Sherry Narens

Author of Doors and Tunnels (Quickies, 2010)
Sherry Narens has worked in theatre all her adult life as an actor, playwright and director. Beginning with the eleven years she worked with Chicago Dramatists (during which time her play, Parktalk, was produced there) she has focused largely on new plays and new play development.  Her play Theresa Bassoon was an Award Recipient from The Kennedy Center Fund for New American Plays as well as winner of the Best Full Length Play Award at the Actors Theatre of Santa Cruz.  She participated in a developmental residency at University of Pittsburgh which culminated in a student staging of Karmic Soap Opera (her play about one couple in 10 lifetimes).  Her short play Village of the Sirens was developed for The Art Project and performed as a benefit for Theatre Puget Sound in 2005.  Last summer The Destiny of Souls was presented as part of Seattle Playwrights Collective’s Page to Stage Showcase.  She is a member of The Dramatists Guild and an active regular member of Seattle Playwrights Collective.


Where did you get the idea for Doors and Tunnels?
I’ve been interested in doors and doorways for a long time: places where something changes, where a transition occurs.  When I lived in Eugene I learned that the place where big stage sets for the Opera and Ballet were kept was an old door factory, and I’ve been chewing on the idea of a door factory ever since.  I suspect this short play is the core idea of what will become a larger piece somewhere along the line.

What is your favorite moment in the play?
One that I wrote but which may be technically impossible: the stage direction that “a shaft of darkness appears.”  I love that idea.

Who is your current playwright talent crush?
Can’t say that I have one. There are a lot of playwrights I admire greatly, but I’m interested in stretching the theatre to do things that can’t be done in other media, and there aren’t very many people doing that these days.

What advice would you give to aspiring playwrights?
Write your vision instead of what you think can be produced. Unless we create really exciting new work no one will ever see anything but kitchen dramas. It’s up to us.

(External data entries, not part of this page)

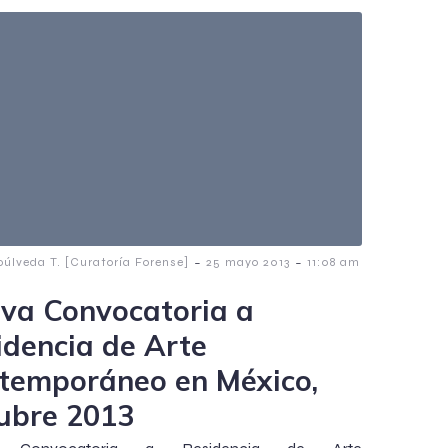
-
-
púlveda T. [Curatoría Forense]
25 mayo 2013
11:08 am
va Convocatoria a
idencia de Arte
temporáneo en México,
ubre 2013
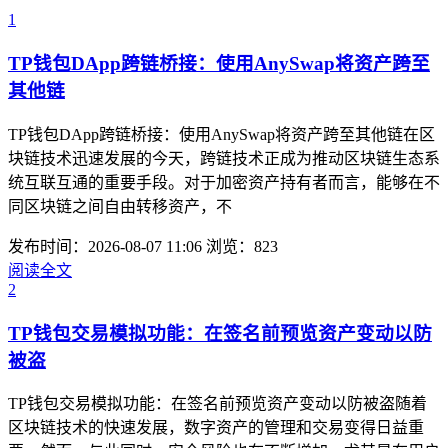
1
TP钱包DApp跨链桥接：使用AnySwap将资产跨至
其他链
TP钱包DApp跨链桥接：使用AnySwap将资产跨至其他链在区
块链技术迅速发展的今天，跨链技术正成为推动区块链生态系
统互联互通的重要手段。对于加密资产持有者而言，能够在不
同区块链之间自由转移资产，不
发布时间：2026-08-07 11:06
浏览：823
阅读全文
2
TP钱包交易模拟功能：在签名前预览资产变动以防
被盗
TP钱包交易模拟功能：在签名前预览资产变动以防被盗随着
区块链技术的快速发展，数字资产的管理和交易变得日益重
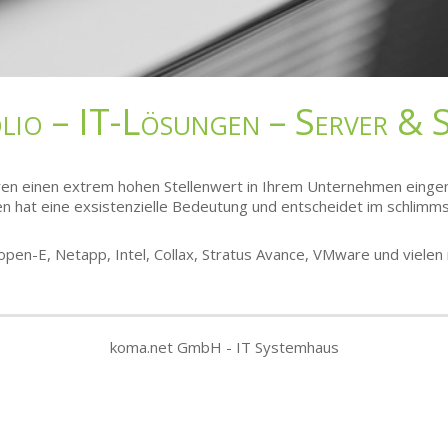
lio – IT-Lösungen – Server & 
hren einen extrem hohen Stellenwert in Ihrem Unternehmen eing
n hat eine exsistenzielle Bedeutung und entscheidet im schlimmst
open-E
,
Netapp
,
Intel
,
Collax
,
Stratus Avance
,
VMware
und vielen
koma.net GmbH - IT Systemhaus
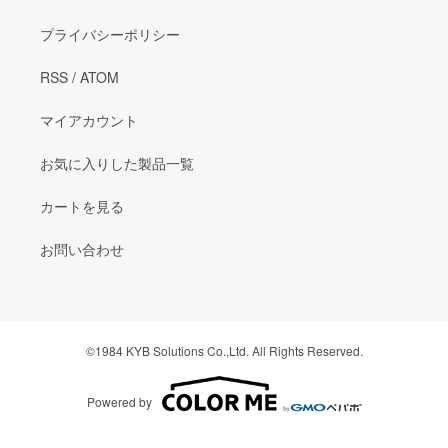
プライバシーポリシー
RSS
/
ATOM
マイアカウント
お気に入りした製品一覧
カートを見る
お問い合わせ
©1984 KYB Solutions Co.,Ltd. All Rights Reserved.
Powered by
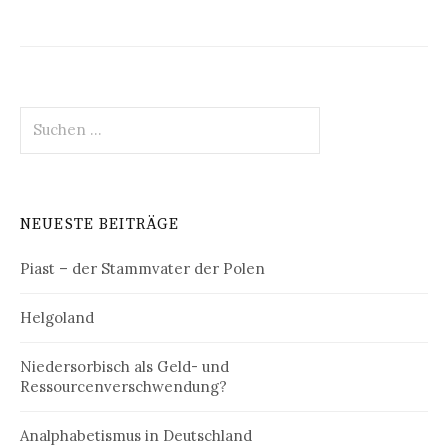
Suchen
nach:
NEUESTE BEITRÄGE
Piast – der Stammvater der Polen
Helgoland
Niedersorbisch als Geld- und
Ressourcenverschwendung?
Analphabetismus in Deutschland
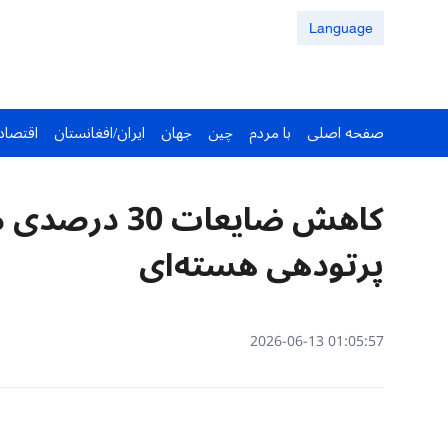
Language
صفحه اصلی
با مردم
چین
جهان
ایران/افغانستان
اقتصاد
کاهش ضایعات 
پرتودهی هسته‌ای
01:05:57 2026-06-13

What kind of theater do you love?
Here’s where I contradict myself: I love theatre that is verbally interesting and I love theatre that uses space and movement to draw the audience into an entirely unexpected experience. So I love Shakespeare and Stoppard, but I’ve been most influenced by the final moment of Threepenny Opera which I saw when I was about 15 (when the Street Singer sang, “Light ‘em up boys” and the lights hit – me!), The Living Theatre’s production of Paradise Now which bent the theatre in ways we may never see again, and the movement based work of Gilles Maheu’s Carbone 14 from Montreal. My work has a long way to go before it lives up to these predecessors.

What are you currently working on?
Working on a rewrite of Lincoln Park, or The Betrayal of the Sidhe, which examines the impact of urbanization on the faeries who live on the land (hopefully in an entertaining way), and looking for the next step in the development of The Secret Life of Eleanor Rigby, a play about a woman and her cat (a play which I wrote for a brilliant actor who lives in Beijing and whom I met in England a few years back).

Outside of theater, what are you really into right now?
I’m a shamanic practitioner, advocate for wild places and supporter of natural burial.

Do you have a favorite and least favorite word?
Nope. I just love words: how they sound, how it feels to say them.

Is there a question you would like to see posed to playwrights featured in future spotlights?
I’d love for playwrights to address what it is in theatre that cannot be translated to film, video etc.